:: Extract provided ::

In any organisation, there are people doing different roles. We’ve looked at how you can understand the complexity in these roles by putting yourself in the position of others.

When you get into a large enough organisation, there will be lots of people working in similar roles to you, some of whom you might never have met!

This brings a different problem to understanding a different role. Sometimes you’ll be thrown together on a project, and you’ll have to adjust your own frame of reference to get what’s going on with people in different teams or departments.

As you are intimately familiar with your own problems, then it’s really easy to fall into the trap of thinking all your solutions are right, and they are the rational approach. This is even more common for Engineers and those that work in various analytical fields.

Working with people who have the same role, you can then quite easily transfer this thinking, and project it onto colleagues unfairly. If they take approaches that are not the ones you would have chosen, or value different things, then you risk thinking that these approaches are irrational, purely because you are sure your solution is the rational one.

Watch out for this! It’s a quick way to conflict, and the fastest way to make sure you don’t make any real progress.

Instead, deploy some empathy. Use your expertise to understand the problems of your colleagues. What’s different about their solution? Is it cultural, is there a misunderstanding, or maybe something that they know and you don’t?

Be open and ready to learn, steer away from the accusing Why? and instead build your understanding with questions that start with “What …”

Spend some time just digging in to these concerns, and you’ll reap the rewards of closer working as you get the rationality of others, where you may have missed it before.

:::

__Assigned task 1__. The passage on working with colleagues in similar roles suggests several possible reasons why a colleague's solution might differ from yours. List each of these reasons.

:: Records for this task ::

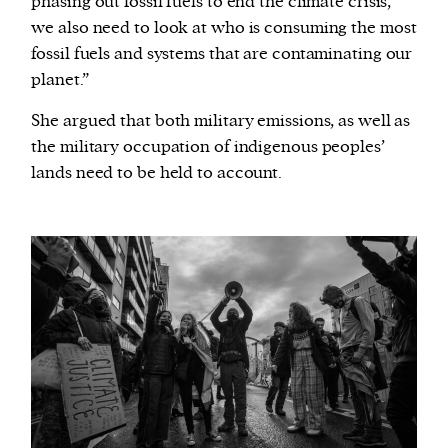
phasing out fossil fuels to end the climate crisis,
we also need to look at who is consuming the most
fossil fuels and systems that are contaminating our
planet.”
She argued that both military emissions, as well as
the military occupation of indigenous peoples’
lands need to be held to account.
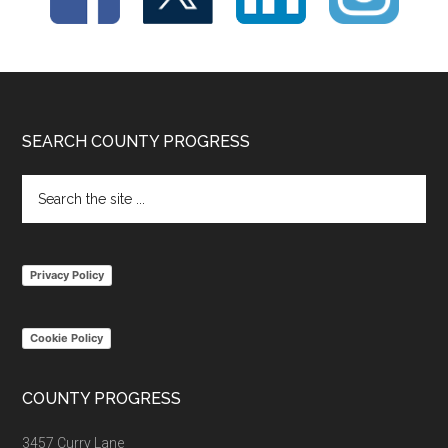
Footer
SEARCH COUNTY PROGRESS
Search
the
site
...
Privacy Policy
Cookie Policy
COUNTY PROGRESS
3457 Curry Lane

:::

__Assigned task 2__. Transcribe the records from their first line up to and including the line containing "lands need to be held to account.", omitting the pictures.

__Final answer 1__.
- It is cultural.
- There is a misunderstanding.
- The colleague knows something that you don't.

__Final answer 2__.
phasing out fossil fuels to end the climate crisis,
we also need to look at who is consuming the most
fossil fuels and systems that are contaminating our
planet.”
She argued that both military emissions, as well as
the military occupation of indigenous peoples’
lands need to be held to account.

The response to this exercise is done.